Write out every line of text in the items below exactly as it appears, and leave the pictures out.
★ ★ ★ ★
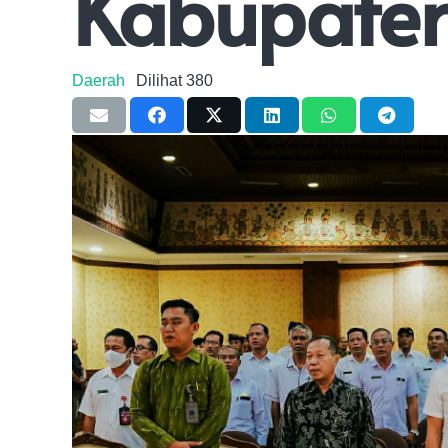
Kabupate
Daerah
Dilihat
380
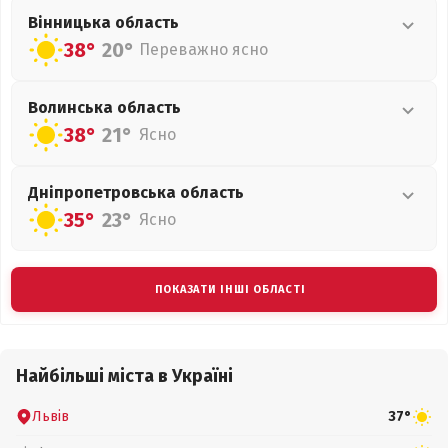
Вінницька
область
38°
20°
Переважно ясно
Волинська
область
38°
21°
Ясно
Дніпропетровська
область
35°
23°
Ясно
ПОКАЗАТИ ІНШІ ОБЛАСТІ
Найбільші міста в Україні
Львів
37°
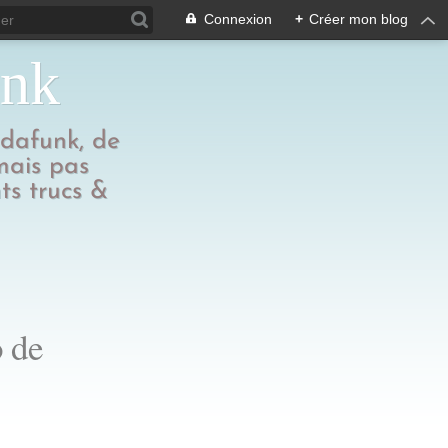
Connexion
+
Créer mon blog
unk
edafunk, de
 mais pas
ts trucs &
o de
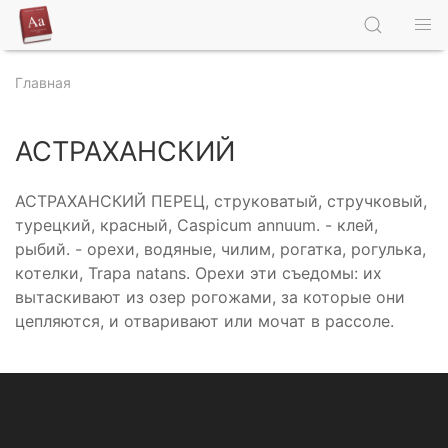
Главная
АСТРАХАНСКИЙ
АСТРАХАНСКИЙ ПЕРЕЦ, струковатый, стручковый,
турецкий, красный, Caspicum annuum. - клей,
рыбий. - орехи, водяные, чилим, рогатка, рогулька,
котелки, Trapa natans. Орехи эти съедомы: их
вытаскивают из озер рогожами, за которые они
цепляются, и отваривают или мочат в рассоле.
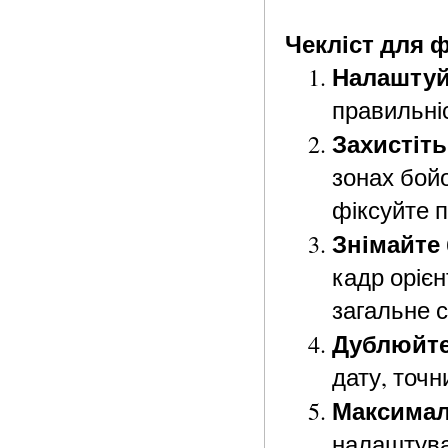
Чекліст для ф
Налаштуй
правильніс
Захистіть
зонах бойо
фіксуйте п
Знімайте
кадр орієн
загальне 
Дублюйте
дату, точн
Максимал
налаштува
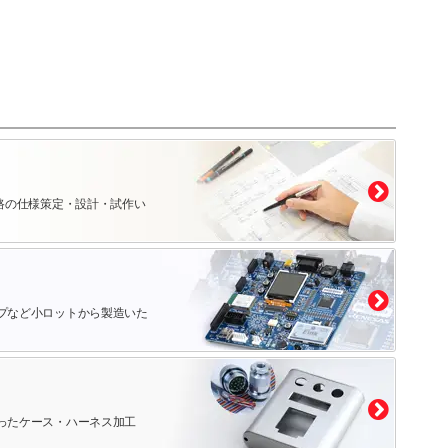
路の仕様策定・設計・試作い
プなど小ロットから製造いた
ったケース・ハーネス加工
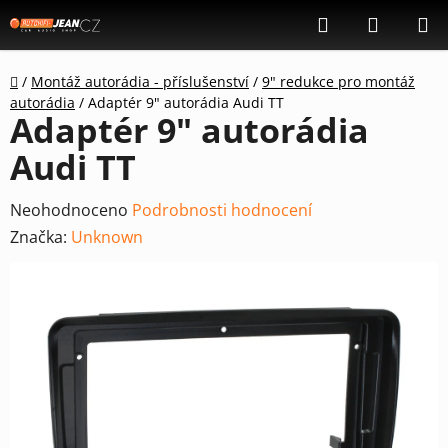
Přejít
Hledat
NÁKUP
na
KOŠÍK
obsah
Domů
/
Montáž autorádia - příslušenství
/
9" redukce pro montáž
autorádia
/
Adaptér 9" autorádia Audi TT
Adaptér 9" autorádia
Audi TT
Průměrné
Neohodnoceno
Podrobnosti hodnocení
hodnocení
Značka:
Unknown
produktu
je
0,0
z
5
hvězdiček.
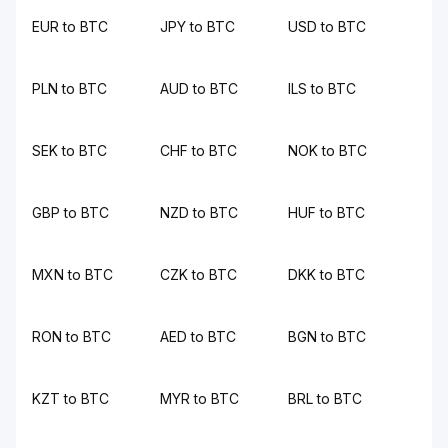
EUR to BTC
JPY to BTC
USD to BTC
PLN to BTC
AUD to BTC
ILS to BTC
SEK to BTC
CHF to BTC
NOK to BTC
GBP to BTC
NZD to BTC
HUF to BTC
MXN to BTC
CZK to BTC
DKK to BTC
RON to BTC
AED to BTC
BGN to BTC
KZT to BTC
MYR to BTC
BRL to BTC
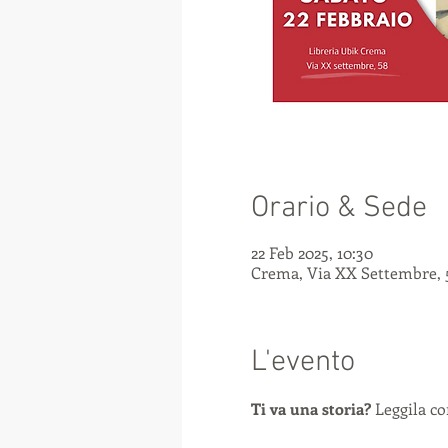
Orario & Sede
22 Feb 2025, 10:30
Crema, Via XX Settembre, 5
L'evento
Ti va una storia? 
Leggila co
★ ★ ★ ★
> Exercise solution:
Kabupate
Daerah
Dilihat
380
Вінницька
область
38°
20°
Переважно ясно
Волинська
область
38°
21°
Ясно
Дніпропетровська
область
35°
23°
Ясно
ПОКАЗАТИ ІНШІ ОБЛАСТІ
Найбільші міста в Україні
Львів
37°
Connexion
+
Créer mon blog
unk
edafunk, de
 mais pas
ts trucs &
o de
Главная
АСТРАХАНСКИЙ
АСТРАХАНСКИЙ ПЕРЕЦ, струковатый, стручковый,
турецкий, красный, Caspicum annuum. - клей,
рыбий. - орехи, водяные, чилим, рогатка, рогулька,
котелки, Trapa natans. Орехи эти съедомы: их
вытаскивают из озер рогожами, за которые они
цепляются, и отваривают или мочат в рассоле.
Чекліст для ф
Налаштуй
правильніс
Захистіть
зонах бойо
фіксуйте п
Знімайте
кадр орієн
загальне 
Дублюйте
дату, точн
Максимал
налаштува
路の仕様策定・設計・試作い
プなど小ロットから製造いた
ったケース・ハーネス加工
Přejít
Hledat
NÁKUP
na
KOŠÍK
obsah
Domů
/
Montáž autorádia - příslušenství
/
9" redukce pro montáž
autorádia
/
Adaptér 9" autorádia Audi TT
Adaptér 9" autorádia
Audi TT
Průměrné
Neohodnoceno
Podrobnosti hodnocení
hodnocení
Značka:
Unknown
produktu
je
0,0
z
5
hvězdiček.
EUR to BTC
JPY to BTC
USD to BTC
PLN to BTC
AUD to BTC
ILS to BTC
SEK to BTC
CHF to BTC
NOK to BTC
GBP to BTC
NZD to BTC
HUF to BTC
MXN to BTC
CZK to BTC
DKK to BTC
RON to BTC
AED to BTC
BGN to BTC
KZT to BTC
MYR to BTC
BRL to BTC
Orario & Sede
22 Feb 2025, 10:30
Crema, Via XX Settembre, 5
L'evento
Ti va una storia? 
Leggila co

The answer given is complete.